DOCTOR STRANGE #17
Writer: Jason Aaron
Penciller: Frazer Irving
Letterer: VC’s Cory Petit
Release Date: 2/15/17
Doctor Strange has finally defeated Dormammu. But that doesn’t mean things get easier.
Plot: In Doctor Strange #17, magic is returning to the world, and with it all the usual troubles. But the only thing on Doctor Strange’s mind is his friend Wong who has gone missing along with Mr. Misery. Wong must resist Mr. Misery’s torture or risk betraying his friend.
Story: Although there is less action from the get-go, Doctor Strange #17 draws readers in with a new mystery: Where is Wong? We last saw him with Mr. Misery, but we find him still missing even after a brief time jump in this issue. I like this angle a little better, as it brings Doctor Strange back into the fold of the Marvel universe as he and Zelma look for Wong. Of course, Aaron keeps the writing sharp and witty, not missing any opportunities to take a jab at the “seventeen” Avengers teams out there (Okay…he might be exaggerating a little).
You would think with the return of magic, Doctor Strange would be feeling pretty good in this issue, but it’s just the opposite. He instead seems annoyed with the day-to-day trifles of magic and is focused only on his missing friend. Unlike the past few issues that have been mostly about him versus his enemies, Aaron starts looking more into Doctor Strange’s relationships with his allies.

__________________________________________________

§ **TASKS TO PERFORM**:
A - In the Doctor Strange #17 review, who goes missing along with Mr. Misery?
B - Update the rows starting at the line that contains "Document your work" and ending at the line that contains "- verifying the" by replacing "PDF" with "HTML". Keep everything else the same, and return only those lines.
The rows after this point are unrelated to the Doctor Strange #17 review.

__________________________________________________

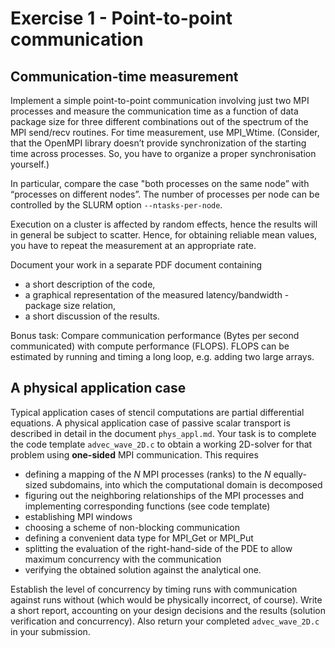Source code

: # Exercise 1 - Point-to-point communication

## Communication-time measurement 

Implement a simple point-to-point communication involving just two MPI processes and measure the communication time as a function of data package size for three different combinations out of the spectrum of the MPI send/recv routines.
For time measurement, use MPI_Wtime. (Consider, that the OpenMPI library doesn’t provide synchronization of the starting time across processes. So, you have to organize a proper synchronisation yourself.)

In particular, compare the case "both processes on the same node” with “processes on different nodes”.
The number of processes per node can be controlled by the SLURM option `--ntasks-per-node`.

Execution on a cluster is affected by random effects, hence the results will in general be subject to scatter.
Hence, for obtaining reliable mean values, you have to repeat the measurement at an appropriate rate.

Document your work in a separate PDF document containing
- a short description of the code,
- a graphical representation of the measured latency/bandwidth - package size relation,
- a short discussion of the results.

Bonus task: Compare communication performance (Bytes per second communicated) with compute
performance (FLOPS). FLOPS can be estimated by running and timing a long loop, e.g. adding two large arrays.

## A physical application case

Typical application cases of stencil computations are partial differential equations. A physical application case of passive scalar transport is described in detail in
the document `phys_appl.md`. Your task is to complete the code template `advec_wave_2D.c` to obtain a working 2D-solver for that problem using **one-sided** MPI communication.
This requires
- defining a mapping of the $N$ MPI processes (ranks) to the $N$ equally-sized subdomains, into which the computational domain is decomposed
- figuring out the neighboring relationships of the MPI processes and implementing corresponding functions (see code template)
- establishing MPI windows 
- choosing a scheme of non-blocking communication
- defining a convenient data type for MPI_Get or MPI_Put
- splitting the evaluation of the right-hand-side of the PDE to allow maximum concurrency with the communication
- verifying the obtained solution against the analytical one.

Establish the level of concurrency by timing runs with communication against runs without (which would be physically incorrect, of course).
Write a short report, accounting on your design decisions and the results (solution verification and concurrency).
Also return your completed `advec_wave_2D.c` in your submission.

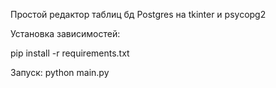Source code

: Простой редактор таблиц бд Postgres на tkinter и psycopg2

Установка зависимостей:

pip install -r requirements.txt

Запуск: python main.py
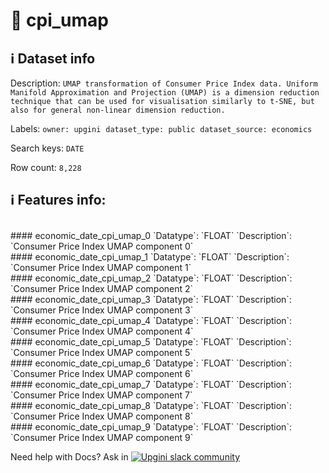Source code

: # 📖 cpi_umap 
## ℹ️ Dataset info 
Description: `UMAP transformation of Consumer Price Index data. Uniform Manifold Approximation and Projection (UMAP) is a dimension reduction technique that can be used for visualisation similarly to t-SNE, but also for general non-linear dimension reduction. ` 

Labels: ` owner: upgini ` &nbsp;` dataset_type: public ` &nbsp;` dataset_source: economics ` &nbsp;

Search keys: 
` DATE ` &nbsp;

Row count: `8,228` 

## ℹ️ Features info:
<br/>
#### economic_date_cpi_umap_0
`Datatype`: `FLOAT` 
`Description`: `Consumer Price Index UMAP component 0`<br/>
#### economic_date_cpi_umap_1
`Datatype`: `FLOAT` 
`Description`: `Consumer Price Index UMAP component 1`<br/>
#### economic_date_cpi_umap_2
`Datatype`: `FLOAT` 
`Description`: `Consumer Price Index UMAP component 2`<br/>
#### economic_date_cpi_umap_3
`Datatype`: `FLOAT` 
`Description`: `Consumer Price Index UMAP component 3`<br/>
#### economic_date_cpi_umap_4
`Datatype`: `FLOAT` 
`Description`: `Consumer Price Index UMAP component 4`<br/>
#### economic_date_cpi_umap_5
`Datatype`: `FLOAT` 
`Description`: `Consumer Price Index UMAP component 5`<br/>
#### economic_date_cpi_umap_6
`Datatype`: `FLOAT` 
`Description`: `Consumer Price Index UMAP component 6`<br/>
#### economic_date_cpi_umap_7
`Datatype`: `FLOAT` 
`Description`: `Consumer Price Index UMAP component 7`<br/>
#### economic_date_cpi_umap_8
`Datatype`: `FLOAT` 
`Description`: `Consumer Price Index UMAP component 8`<br/>
#### economic_date_cpi_umap_9
`Datatype`: `FLOAT` 
`Description`: `Consumer Price Index UMAP component 9`


Need help with Docs? Ask in <a href="https://4mlg.short.gy/join-upgini-community"><img alt="Upgini slack community" src="https://img.shields.io/badge/slack-@upgini-orange.svg?logo=slack"></a>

__________________________________________________

§ **EXERCISE ANSWERS**:
A - Wong

B -
Document your work in a separate HTML document containing
- a short description of the code,
- a graphical representation of the measured latency/bandwidth - package size relation,
- a short discussion of the results.

Bonus task: Compare communication performance (Bytes per second communicated) with compute
performance (FLOPS). FLOPS can be estimated by running and timing a long loop, e.g. adding two large arrays.

## A physical application case

Typical application cases of stencil computations are partial differential equations. A physical application case of passive scalar transport is described in detail in
the document `phys_appl.md`. Your task is to complete the code template `advec_wave_2D.c` to obtain a working 2D-solver for that problem using **one-sided** MPI communication.
This requires
- defining a mapping of the $N$ MPI processes (ranks) to the $N$ equally-sized subdomains, into which the computational domain is decomposed
- figuring out the neighboring relationships of the MPI processes and implementing corresponding functions (see code template)
- establishing MPI windows 
- choosing a scheme of non-blocking communication
- defining a convenient data type for MPI_Get or MPI_Put
- splitting the evaluation of the right-hand-side of the PDE to allow maximum concurrency with the communication
- verifying the obtained solution against the analytical one.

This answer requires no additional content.